IMAJINE researchers Julie Le Gallo and Lionel Védrine presented a paper at Regional Studies Association Winter Conference in London this November, and book chapter is in preparation.
The European Union is currently experiencing a delicate phase that questions its legitimacy. Citizens are increasingly defiant of public and political action, targeting the European Union. This is reflected in the latest national elections: Brexit, the polarization of voting in Italy and Austria, the rise of populism in France and Germany to name just a few examples.
This presentation study the impact of European cohesion Policy on regional growth and territorial inequalities linked to the Williamson Hypothesis.
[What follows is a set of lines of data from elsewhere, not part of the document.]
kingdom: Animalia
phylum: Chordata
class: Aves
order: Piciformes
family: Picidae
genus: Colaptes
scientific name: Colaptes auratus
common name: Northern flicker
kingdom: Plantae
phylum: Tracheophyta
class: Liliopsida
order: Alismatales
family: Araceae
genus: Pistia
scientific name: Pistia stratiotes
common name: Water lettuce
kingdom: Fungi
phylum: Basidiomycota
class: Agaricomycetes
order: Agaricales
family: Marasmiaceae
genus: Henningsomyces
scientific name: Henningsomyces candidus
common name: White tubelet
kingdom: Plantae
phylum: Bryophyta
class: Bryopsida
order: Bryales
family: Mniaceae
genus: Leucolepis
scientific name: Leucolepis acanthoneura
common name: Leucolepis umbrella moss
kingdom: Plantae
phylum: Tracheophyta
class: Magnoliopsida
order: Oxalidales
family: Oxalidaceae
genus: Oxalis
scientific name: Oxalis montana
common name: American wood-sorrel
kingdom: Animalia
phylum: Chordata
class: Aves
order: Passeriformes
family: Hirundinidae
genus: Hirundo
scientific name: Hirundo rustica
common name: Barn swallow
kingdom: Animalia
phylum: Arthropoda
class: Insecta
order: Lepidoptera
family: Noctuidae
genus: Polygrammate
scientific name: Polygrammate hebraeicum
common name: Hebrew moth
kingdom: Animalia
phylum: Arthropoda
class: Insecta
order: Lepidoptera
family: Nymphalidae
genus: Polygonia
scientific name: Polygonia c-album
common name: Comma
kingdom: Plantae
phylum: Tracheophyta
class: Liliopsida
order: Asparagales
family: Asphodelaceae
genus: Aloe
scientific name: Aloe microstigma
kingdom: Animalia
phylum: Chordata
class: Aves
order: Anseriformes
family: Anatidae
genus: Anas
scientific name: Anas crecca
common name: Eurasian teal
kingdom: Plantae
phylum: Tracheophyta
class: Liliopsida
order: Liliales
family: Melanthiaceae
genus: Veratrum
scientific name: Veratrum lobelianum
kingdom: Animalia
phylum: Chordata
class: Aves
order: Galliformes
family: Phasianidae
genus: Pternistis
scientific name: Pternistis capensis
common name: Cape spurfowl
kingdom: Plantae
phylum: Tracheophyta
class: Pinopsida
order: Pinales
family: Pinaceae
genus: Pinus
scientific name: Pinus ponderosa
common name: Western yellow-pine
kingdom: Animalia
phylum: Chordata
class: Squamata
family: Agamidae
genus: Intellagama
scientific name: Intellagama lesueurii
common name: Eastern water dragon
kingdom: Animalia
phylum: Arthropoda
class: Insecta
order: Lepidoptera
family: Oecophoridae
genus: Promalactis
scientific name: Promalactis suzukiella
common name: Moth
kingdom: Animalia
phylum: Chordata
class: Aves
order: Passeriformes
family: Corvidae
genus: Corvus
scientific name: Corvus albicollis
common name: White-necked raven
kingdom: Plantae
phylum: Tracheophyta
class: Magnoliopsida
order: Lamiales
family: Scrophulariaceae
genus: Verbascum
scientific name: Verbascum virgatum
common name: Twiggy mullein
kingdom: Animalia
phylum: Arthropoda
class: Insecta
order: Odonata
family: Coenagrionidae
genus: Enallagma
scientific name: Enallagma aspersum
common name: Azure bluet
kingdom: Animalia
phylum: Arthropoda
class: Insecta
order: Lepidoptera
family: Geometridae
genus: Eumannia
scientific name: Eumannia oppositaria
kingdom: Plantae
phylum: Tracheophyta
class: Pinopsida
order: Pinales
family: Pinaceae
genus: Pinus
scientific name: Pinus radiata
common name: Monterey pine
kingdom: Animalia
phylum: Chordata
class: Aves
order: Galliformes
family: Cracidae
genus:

The question about the impact of this policy has generated a lot of papers with a lot of evaluation methods. Yet, no consensus could be reached on the effectiveness of this policy, and the research mainly focused on the effect on economic growth, with a lot of paper which use economic convergence model as benchmark.
A large part of the research focus on analysis at NUTS2 level, without take into consideration the dynamic of intra-regional disparities. In another part, previous papers mainly focus on average effects of the cohesion policy, while this policy are implemented differently across European regions and under very different economic conditions.
To fill this gap in the literature, we propose to work on two questions: First, how the cohesion policy affect both intra-regional disparities and regional development? Second, does the cohesion policy generate heterogeneous effects on regional development (and disparities)? A panel-data database of 266 NUTS2 regions of the UE-28 from 1995 to 2015 is used. The panel-data regression is employed with fixed effects and with simultaneous equations in order to control unobservable characteristics, spatial dependence and simultaneity between regional development and disparities. Cohesion funds have a positive effect on both growth and reducing regional disparities, but this effect is diverse, dependent of regional endowments: population density, investment, trade openness and quality of government.